Arrestato il presidente dei Palestinesi in Italia: accuse di finanziamento a Hamas

Arrestato il presidente dei Palestinesi in Italia: accuse di finanziamento a Hamas

Arrestato il presidente dei Palestinesi in Italia: accuse di finanziamento a Hamas

Matteo Rigamonti

Dicembre 27, 2025

Roma, 27 dicembre 2025 – Questa mattina a Roma è stato arrestato Mohammad Hannoun, presidente dell’associazione dei palestinesi in Italia, nell’ambito di un’operazione congiunta di polizia e guardia di finanza che ha portato al fermo di nove persone accusate di aver finanziato Hamas. L’intervento, scattato all’alba tra Lazio, Lombardia ed Emilia-Romagna, arriva dopo mesi di indagini coordinate dalla Direzione Distrettuale Antimafia di Roma.

Le accuse contro Hannoun e il suo ruolo

Gli investigatori hanno individuato Hannoun come “membro del comparto estero dell’organizzazione terroristica Hamas” e, più precisamente, come “leader della cellula italiana di Hamas”. È quanto emerge dagli atti dell’inchiesta, che descrivono una rete di contatti e trasferimenti di denaro tra l’Italia e la Striscia di Gaza. Secondo gli inquirenti, si tratterebbe di “un sistema ben organizzato”, con diramazioni anche in altri Paesi europei.

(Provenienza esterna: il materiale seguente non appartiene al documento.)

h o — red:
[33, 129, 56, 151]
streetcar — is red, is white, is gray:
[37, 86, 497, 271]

Hannoun, 61 anni, era già conosciuto dalle autorità per il suo impegno pubblico a favore della causa palestinese, ma finora non aveva mai ricevuto accuse così gravi. “Abbiamo seguito i flussi di denaro per mesi”, racconta un funzionario della Guardia di Finanza coinvolto nelle indagini. “Solo a quel punto abbiamo capito che una parte dei fondi raccolti veniva usata per scopi illeciti”.

L’operazione “Alba sul Tevere”: come è andata

L’operazione, chiamata “Alba sul Tevere”, ha mobilitato oltre cento agenti tra Roma, Milano, Bologna e Modena. Le perquisizioni sono iniziate poco dopo le 5 del mattino. In via Prenestina, a Roma, i residenti hanno visto le volanti della polizia fermarsi davanti a un palazzo grigio di quattro piani. “Non ci aspettavamo niente del genere”, dice una vicina di Hannoun, visibilmente scossa.

Dalle prime ricostruzioni, il gruppo avrebbe usato diverse associazioni culturali e conti bancari per far circolare soldi che poi finivano nelle casse di Hamas. Gli inquirenti parlano di almeno due milioni di euro movimentati negli ultimi tre anni. “Tutto è partito da una segnalazione per sospetto riciclaggio”, spiega un dirigente della polizia. Da lì, una lunga serie di controlli su bonifici sospetti e conversazioni telefoniche.

Reazioni nella comunità e in politica

L’arresto ha colpito la comunità palestinese in Italia. Alcuni membri dell’associazione di Hannoun si dicono “sorpresi” e chiedono “chiarezza”. Stamattina, davanti alla sede in zona Tiburtina, una decina di persone si sono radunate in silenzio. “Mohammad ha sempre lavorato per la pace”, racconta una collaboratrice storica, che preferisce restare anonima.

Sul fronte istituzionale, il ministro dell’Interno Matteo Piantedosi ha commentato: “L’Italia non accetta alcun finanziamento al terrorismo. Le forze dell’ordine hanno agito con fermezza e professionalità”. Anche la presidente della Commissione Antimafia, Chiara Colosimo, ha espresso soddisfazione: “Un segnale chiaro a chi pensa di usare il nostro territorio come base operativa”.

Cosa succede ora

Nei prossimi giorni gli arrestati saranno ascoltati dal giudice per le indagini preliminari a Roma. Gli avvocati difensori hanno già annunciato che chiederanno la scarcerazione. “Il mio assistito nega ogni accusa”, dice l’avvocato Marco Rossi, legale di Hannoun. Secondo la difesa, i fondi raccolti erano destinati a progetti umanitari.

Ma gli investigatori restano cauti. “Abbiamo documenti e movimenti bancari che dicono il contrario”, conferma una fonte della DDA. L’indagine è ancora aperta, anche per verificare eventuali legami con altre organizzazioni attive in Europa.

Un caso che fa discutere

L’arresto del presidente dell’associazione palestinese riporta al centro il tema dei rapporti tra associazioni e sicurezza nazionale. In queste ore si moltiplicano le reazioni politiche: alcuni membri della maggioranza chiedono controlli più severi sulle ONG straniere, mentre l’opposizione invita a non colpevolizzare tutta la comunità.

Intanto, la sede dell’associazione è chiusa. Sul citofono c’è ancora il nome di Mohammad Hannoun. Ma oggi, dietro quella porta, c’è solo silenzio.